One may wonder if, rather than eliminating items on the basis of even spread, or visual aspect and domains, it would not be best to retain the most informative items. As shown in
Figure 2, the most informative items are those in the center of the range, but that also is where most of the items are. Thus, if the sparseness of the information is taken into account, retaining items towards the end of the scale is important, particularly since the PMs of outlying (very able or disabled) individuals can only be estimated by virtue of outlying items.
We did not present results of a differential person functioning (DPF) analysis here. The reason for this is simple: Whether we grouped our data according to the item sets, functional domains, or visual aspects, in all cases the DPF values were very small. This is in line with the high correlations presented above, and with the lack of an appreciable second dimension in the PCA.
One remaining question may be whether there is any need for a calibrated 150-item instrument, if the shortened versions are so similar in properties. In our opinion, the merit of such an instrument are two-fold: (1) to continue building a large set of activities in the ULV range, as a calibration standard for future instruments, or (2) to provide an item bank for other ULV questionnaires, whether they are adaptive and select items most appropriate for each individual respondent, or have fixed item sets that concentrate on specific types of activities, or concentrate on certain visual aspects or domains.

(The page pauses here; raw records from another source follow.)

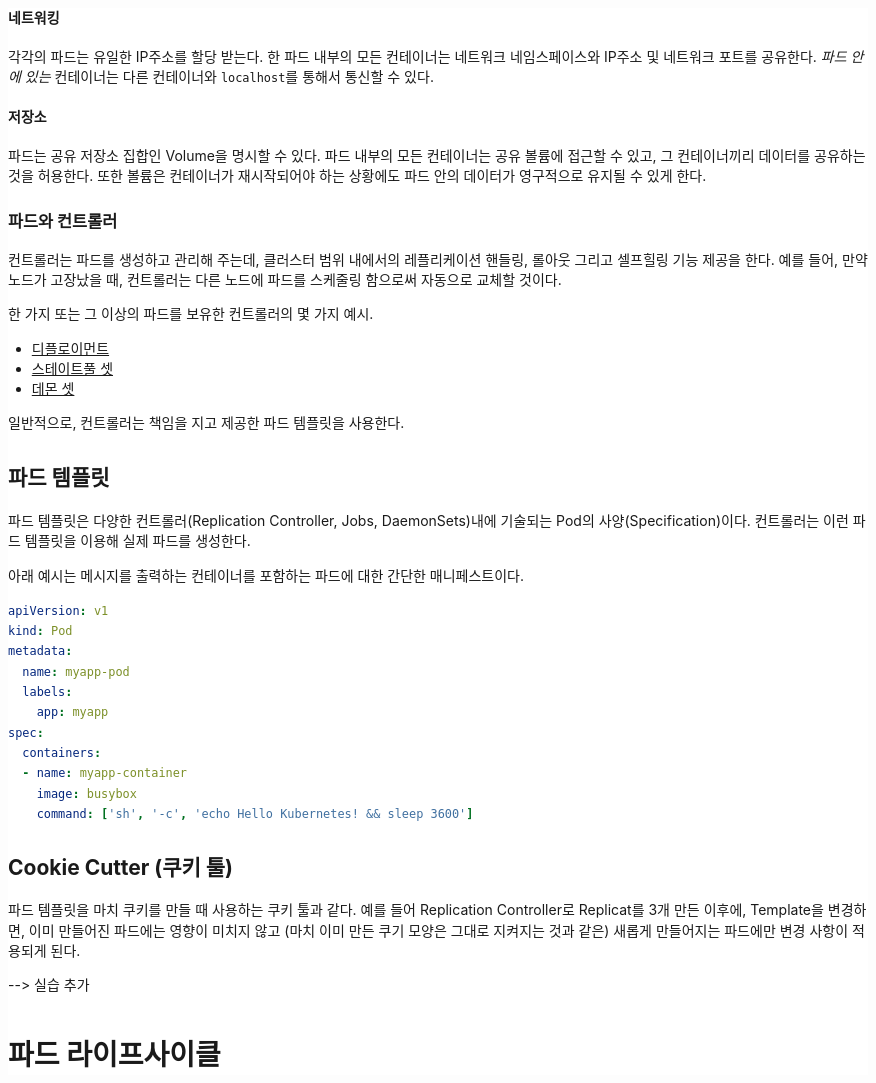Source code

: 
 #### 네트워킹

각각의 파드는 유일한 IP주소를 할당 받는다. 한 파드 내부의 모든 컨테이너는 네트워크 네임스페이스와 IP주소 및 네트워크 포트를 공유한다. *파드 안에 있는* 컨테이너는 다른 컨테이너와 `localhost`를 통해서 통신할 수 있다. 

#### 저장소

파드는 공유 저장소 집합인 Volume을 명시할 수 있다. 파드 내부의 모든 컨테이너는 공유 볼륨에 접근할 수 있고, 그 컨테이너끼리 데이터를 공유하는 것을 허용한다. 또한 볼륨은 컨테이너가 재시작되어야 하는 상황에도 파드 안의 데이터가 영구적으로 유지될 수 있게 한다. 


### 파드와 컨트롤러

컨트롤러는 파드를 생성하고 관리해 주는데, 클러스터 범위 내에서의 레플리케이션 핸들링, 롤아웃 그리고 셀프힐링 기능 제공을 한다. 예를 들어, 만약 노드가 고장났을 때, 컨트롤러는 다른 노드에 파드를 스케줄링 함으로써 자동으로 교체할 것이다.  

한 가지 또는 그 이상의 파드를 보유한 컨트롤러의 몇 가지 예시.

* [디플로이먼트](/docs/concepts/workloads/controllers/deployment/)
* [스테이트풀 셋](/docs/concepts/workloads/controllers/statefulset/)
* [데몬 셋](/docs/concepts/workloads/controllers/daemonset/)

일반적으로, 컨트롤러는 책임을 지고 제공한 파드 템플릿을 사용한다.

## 파드 템플릿
파드 템플릿은 다양한 컨트롤러(Replication Controller, Jobs, DaemonSets)내에 기술되는 Pod의 사양(Specification)이다. 컨트롤러는 이런 파드 템플릿을 이용해 실제 파드를 생성한다. 

아래 예시는 메시지를 출력하는 컨테이너를 포함하는 파드에 대한 간단한 매니페스트이다.

```yaml
apiVersion: v1
kind: Pod
metadata:
  name: myapp-pod
  labels:
    app: myapp
spec:
  containers:
  - name: myapp-container
    image: busybox
    command: ['sh', '-c', 'echo Hello Kubernetes! && sleep 3600']
```


## Cookie Cutter (쿠키 툴)
파드 템플릿을 마치 쿠키를 만들 때 사용하는 쿠키 툴과 같다. 예를 들어 Replication Controller로 Replicat를 3개 만든 이후에, Template을 변경하면, 이미 만들어진 파드에는 영향이 미치지 않고 (마치 이미 만든 쿠기 모양은 그대로 지켜지는 것과 같은) 새롭게 만들어지는 파드에만 변경 사항이 적용되게 된다.


--> 실습 추가


# 파드 라이프사이클
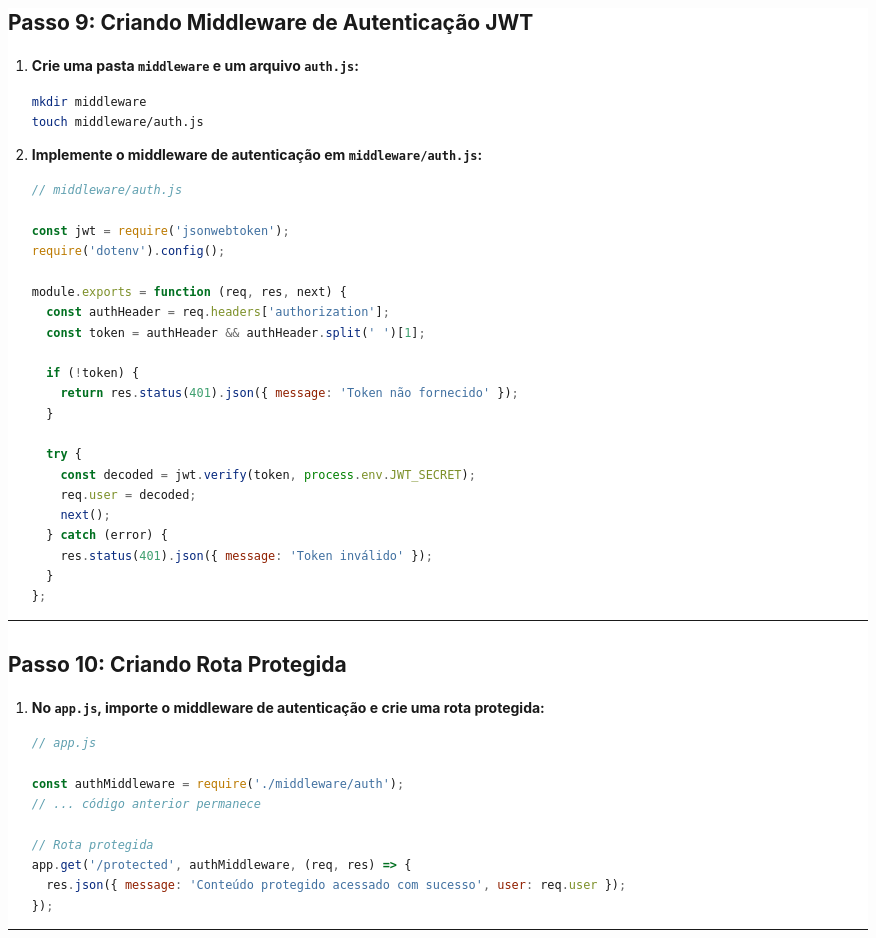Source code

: 
## Passo 9: Criando Middleware de Autenticação JWT

1. **Crie uma pasta `middleware` e um arquivo `auth.js`:**

   ```bash
   mkdir middleware
   touch middleware/auth.js
   ```

2. **Implemente o middleware de autenticação em `middleware/auth.js`:**

   ```javascript
   // middleware/auth.js

   const jwt = require('jsonwebtoken');
   require('dotenv').config();

   module.exports = function (req, res, next) {
     const authHeader = req.headers['authorization'];
     const token = authHeader && authHeader.split(' ')[1];

     if (!token) {
       return res.status(401).json({ message: 'Token não fornecido' });
     }

     try {
       const decoded = jwt.verify(token, process.env.JWT_SECRET);
       req.user = decoded;
       next();
     } catch (error) {
       res.status(401).json({ message: 'Token inválido' });
     }
   };
   ```

---

## Passo 10: Criando Rota Protegida

1. **No `app.js`, importe o middleware de autenticação e crie uma rota protegida:**

   ```javascript
   // app.js

   const authMiddleware = require('./middleware/auth');
   // ... código anterior permanece

   // Rota protegida
   app.get('/protected', authMiddleware, (req, res) => {
     res.json({ message: 'Conteúdo protegido acessado com sucesso', user: req.user });
   });
   ```

---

In conclusion, we have derived from the 150-item ULV-VFQ two shorter ULV questionnaires for clinical use, the ULVVFQ-50 and the ULVVFQ-23, with anchored items, and have studied their psychometric properties; a third version, with 17 items, spans a shorter range and, therefore, is less appropriate in a population with a wide range of ULV. Which of the remaining instruments is preferred in a given setting will depend on the willingness of the clinical investigators to spend more time administering the instrument, in exchange for greater precision of the PM estimates.